After the tragic death of Butch Browning’s wife, Jenny, four families begin to realize how precious—and fleeting—their time together is. Each is at a different stage in life: Butch is facing single parenthood. The O’Reillys are expecting their first child. The Andersons are approaching an empty nest, and the Buckleys are so focused on providing their children with everything that they’ve forgotten what they truly need. With just eighteen summers before their children are grown, how do they make the most of that time when life so often gets in the way?

As summer flies by, each of these parents must learn about guilt and grace . . . and when to hold on to their kids and when to let go.

My review:

Wow, what a book! This is the best book I’ve read in a long time. I laughed, I cried, and I was sad when it was finished. It was the best book I’ve ever read at capturing life. The struggle all parents face is balancing the demands of life with the desire to spend time with our children, all while fighting the ticking of the clock of time, moving us forward to that day when our children are adults. This book captures the struggle perfectly.

I don’t typically enjoy books where the story is told through the eyes of different characters, especially when the relationships between those characters are tenuous. For example, friend of a friend type thing. The great thing about this book is that the different perspectives flow seamlessly together.

Gutteridge and Cox completely captured parenthood – the good, the bad, and the ugly. I couldn’t stop laughing at the characterization of Daphne, the soon-to-be-first-time-mom.
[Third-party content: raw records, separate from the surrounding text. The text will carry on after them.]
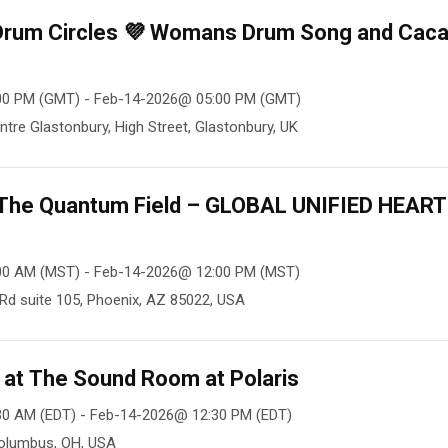
 Drum Circles 💜 Womans Drum Song and Cac
00 PM (GMT) - Feb-14-2026@ 05:00 PM (GMT)
ntre Glastonbury, High Street, Glastonbury, UK
n The Quantum Field – GLOBAL UNIFIED HEART
00 AM (MST) - Feb-14-2026@ 12:00 PM (MST)
Rd suite 105, Phoenix, AZ 85022, USA
at The Sound Room at Polaris
30 AM (EDT) - Feb-14-2026@ 12:30 PM (EDT)
Columbus, OH, USA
I totally related to all the baby-proofing steps and the manic parenting book reading. I probably would have done the pool noodles as well, had I thought of it. It was so funny to read the interaction between Ava and Daphne. However, the most important thing was the message. We can prepare and fret and worry and obsess over the safety of our children, but God is the one holding them and carrying them through this life. We ultimately have to rest in that.

This book is a must read. It is just so very, very good. It isn’t often that I come across a book that won’t leave my bookshelf to travel to a friend’s house, but this is one of them that stays with me!